WHAT TO DO:
In the entries below, which lines run from the one containing "### Materials Required" to the one containing "### Preliminary Preparation"? Copy exactly those lines, ends included, and no others.

------

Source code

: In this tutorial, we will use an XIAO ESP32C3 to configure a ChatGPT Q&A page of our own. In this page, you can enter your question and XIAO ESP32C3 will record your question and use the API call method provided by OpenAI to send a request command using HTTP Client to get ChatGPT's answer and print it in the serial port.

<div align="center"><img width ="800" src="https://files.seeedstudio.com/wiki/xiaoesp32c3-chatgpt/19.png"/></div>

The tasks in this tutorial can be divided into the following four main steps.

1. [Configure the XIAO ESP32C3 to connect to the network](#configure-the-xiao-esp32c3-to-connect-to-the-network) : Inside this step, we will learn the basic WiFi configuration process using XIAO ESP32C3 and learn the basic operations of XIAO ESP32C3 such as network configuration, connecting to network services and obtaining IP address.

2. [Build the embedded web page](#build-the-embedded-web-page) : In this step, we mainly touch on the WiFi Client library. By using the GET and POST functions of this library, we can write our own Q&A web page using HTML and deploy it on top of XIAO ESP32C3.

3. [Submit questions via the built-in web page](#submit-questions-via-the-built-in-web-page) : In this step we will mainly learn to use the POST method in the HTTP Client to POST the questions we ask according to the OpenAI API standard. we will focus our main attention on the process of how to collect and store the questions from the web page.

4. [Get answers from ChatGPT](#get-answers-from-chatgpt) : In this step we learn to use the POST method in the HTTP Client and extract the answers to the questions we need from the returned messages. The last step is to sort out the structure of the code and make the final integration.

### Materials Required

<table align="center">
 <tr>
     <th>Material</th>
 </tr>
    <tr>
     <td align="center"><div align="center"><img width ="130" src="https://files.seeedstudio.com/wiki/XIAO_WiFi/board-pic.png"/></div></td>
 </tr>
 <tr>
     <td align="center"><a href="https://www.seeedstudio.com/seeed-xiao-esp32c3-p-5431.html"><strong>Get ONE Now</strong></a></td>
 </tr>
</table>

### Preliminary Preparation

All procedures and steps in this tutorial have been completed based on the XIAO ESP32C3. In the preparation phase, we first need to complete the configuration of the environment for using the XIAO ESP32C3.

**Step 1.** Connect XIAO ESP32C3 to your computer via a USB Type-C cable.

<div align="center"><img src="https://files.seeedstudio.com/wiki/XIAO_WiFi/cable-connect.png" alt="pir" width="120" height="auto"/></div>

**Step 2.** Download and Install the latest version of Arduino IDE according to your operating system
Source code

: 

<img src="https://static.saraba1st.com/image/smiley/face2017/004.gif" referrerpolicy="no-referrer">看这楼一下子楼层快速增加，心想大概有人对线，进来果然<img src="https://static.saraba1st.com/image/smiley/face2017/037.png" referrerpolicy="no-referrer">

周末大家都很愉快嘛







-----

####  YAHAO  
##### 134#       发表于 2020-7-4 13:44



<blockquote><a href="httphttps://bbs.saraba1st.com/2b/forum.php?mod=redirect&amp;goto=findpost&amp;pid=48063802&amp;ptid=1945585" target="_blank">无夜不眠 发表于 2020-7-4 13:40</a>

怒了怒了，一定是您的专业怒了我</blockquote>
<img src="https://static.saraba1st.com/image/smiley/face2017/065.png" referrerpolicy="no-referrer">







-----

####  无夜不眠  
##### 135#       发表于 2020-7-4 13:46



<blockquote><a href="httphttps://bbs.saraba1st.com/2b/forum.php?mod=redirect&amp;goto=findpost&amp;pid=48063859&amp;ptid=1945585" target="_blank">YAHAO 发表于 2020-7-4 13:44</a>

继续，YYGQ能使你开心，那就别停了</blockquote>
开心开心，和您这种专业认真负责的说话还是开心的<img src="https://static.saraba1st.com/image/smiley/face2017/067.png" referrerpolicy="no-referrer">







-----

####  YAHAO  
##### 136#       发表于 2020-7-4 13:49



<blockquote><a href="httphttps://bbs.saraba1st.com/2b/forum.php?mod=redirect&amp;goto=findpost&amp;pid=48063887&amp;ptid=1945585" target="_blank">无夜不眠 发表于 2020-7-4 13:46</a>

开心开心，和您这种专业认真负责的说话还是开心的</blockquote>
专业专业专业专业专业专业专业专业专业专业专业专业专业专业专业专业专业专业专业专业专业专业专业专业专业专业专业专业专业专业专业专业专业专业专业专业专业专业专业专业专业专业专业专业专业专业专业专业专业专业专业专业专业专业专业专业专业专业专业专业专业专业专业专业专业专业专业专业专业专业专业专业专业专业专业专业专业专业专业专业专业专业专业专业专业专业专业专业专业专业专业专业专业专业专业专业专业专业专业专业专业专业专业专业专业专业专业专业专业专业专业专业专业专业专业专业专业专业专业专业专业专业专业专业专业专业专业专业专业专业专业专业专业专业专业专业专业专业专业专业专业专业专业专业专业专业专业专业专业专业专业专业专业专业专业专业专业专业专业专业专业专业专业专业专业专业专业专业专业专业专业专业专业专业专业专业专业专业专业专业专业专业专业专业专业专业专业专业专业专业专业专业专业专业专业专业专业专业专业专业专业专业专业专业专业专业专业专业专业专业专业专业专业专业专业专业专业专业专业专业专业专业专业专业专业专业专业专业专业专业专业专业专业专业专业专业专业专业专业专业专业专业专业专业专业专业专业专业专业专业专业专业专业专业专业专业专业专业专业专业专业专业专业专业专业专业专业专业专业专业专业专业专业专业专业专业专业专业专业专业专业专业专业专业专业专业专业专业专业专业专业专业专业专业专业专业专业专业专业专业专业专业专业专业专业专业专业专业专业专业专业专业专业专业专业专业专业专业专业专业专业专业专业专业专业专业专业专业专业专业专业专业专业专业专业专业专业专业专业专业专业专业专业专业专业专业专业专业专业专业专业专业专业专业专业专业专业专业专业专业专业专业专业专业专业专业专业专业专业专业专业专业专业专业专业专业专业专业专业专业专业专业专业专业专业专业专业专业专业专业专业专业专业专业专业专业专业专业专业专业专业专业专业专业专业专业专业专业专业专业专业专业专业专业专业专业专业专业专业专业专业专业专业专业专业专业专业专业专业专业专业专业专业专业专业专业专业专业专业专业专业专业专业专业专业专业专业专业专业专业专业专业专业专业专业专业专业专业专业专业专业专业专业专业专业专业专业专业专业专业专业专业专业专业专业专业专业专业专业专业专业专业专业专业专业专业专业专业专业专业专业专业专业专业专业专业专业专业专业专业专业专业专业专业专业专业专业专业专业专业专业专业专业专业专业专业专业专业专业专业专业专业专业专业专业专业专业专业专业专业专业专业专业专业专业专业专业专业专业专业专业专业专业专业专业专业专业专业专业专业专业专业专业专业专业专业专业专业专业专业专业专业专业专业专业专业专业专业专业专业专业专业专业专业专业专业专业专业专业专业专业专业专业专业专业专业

------

RESPONSE TO THIS EXERCISE:
### Materials Required

<table align="center">
 <tr>
     <th>Material</th>
 </tr>
    <tr>
     <td align="center"><div align="center"><img width ="130" src="https://files.seeedstudio.com/wiki/XIAO_WiFi/board-pic.png"/></div></td>
 </tr>
 <tr>
     <td align="center"><a href="https://www.seeedstudio.com/seeed-xiao-esp32c3-p-5431.html"><strong>Get ONE Now</strong></a></td>
 </tr>
</table>

### Preliminary Preparation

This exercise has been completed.